Tahmin edileceği gibi sansürün nedeni, koyu renklerle gösterdiğimiz cümleleriydi. Ancak, sansürü yapanların hatırlamadıkları şey, 1921 Teşkilat-ı Esasiye Kanunu’nun şuralar yoluyla yerel yönetimlere özerklik veren maddeleri 1924 Teşkilat-ı Esasiye Kanunu’ndan çıkarılmış olduğuydu.
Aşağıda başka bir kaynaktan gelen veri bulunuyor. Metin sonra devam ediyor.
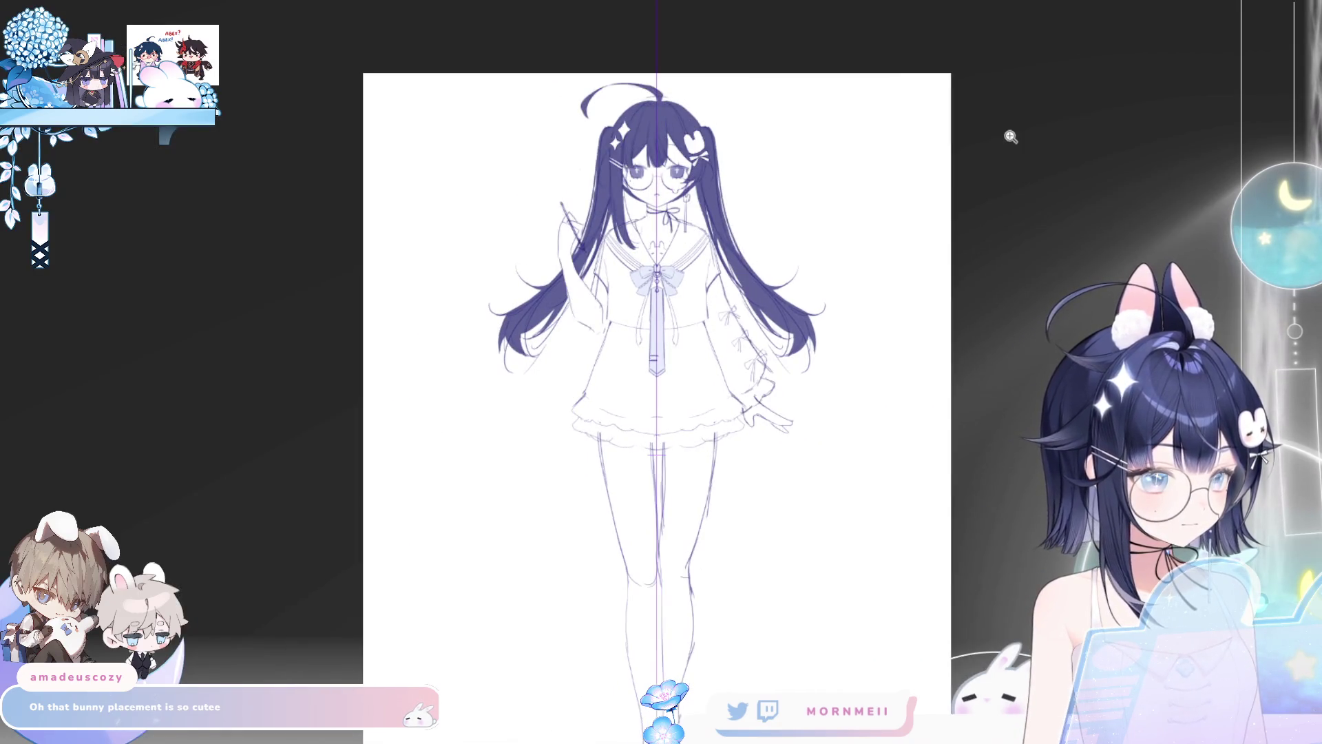
scroll(762, 335, up, 4)
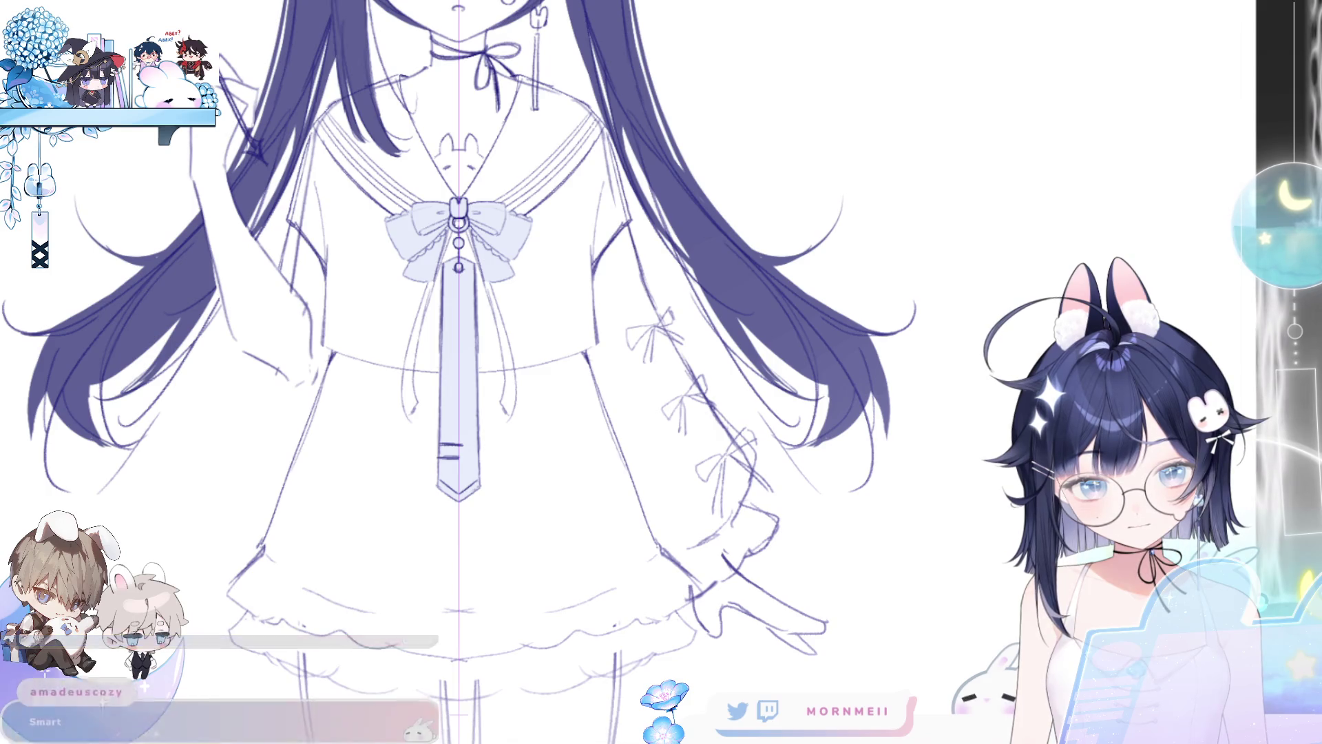
drag(365, 537, 400, 516)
Yani Mustafa Kemal vaadini tutmamak için, gerekli önlemleri almıştı. Ama bizim sansürcüler, her ihtimale karşı bu satırları gizli tutmayı tercih etmişlerdi. Şimdi neredeyse tüm Cumhuriyet tarihi boyunca özenle uygulanan sansürün ilginç hikâyesine bakalım.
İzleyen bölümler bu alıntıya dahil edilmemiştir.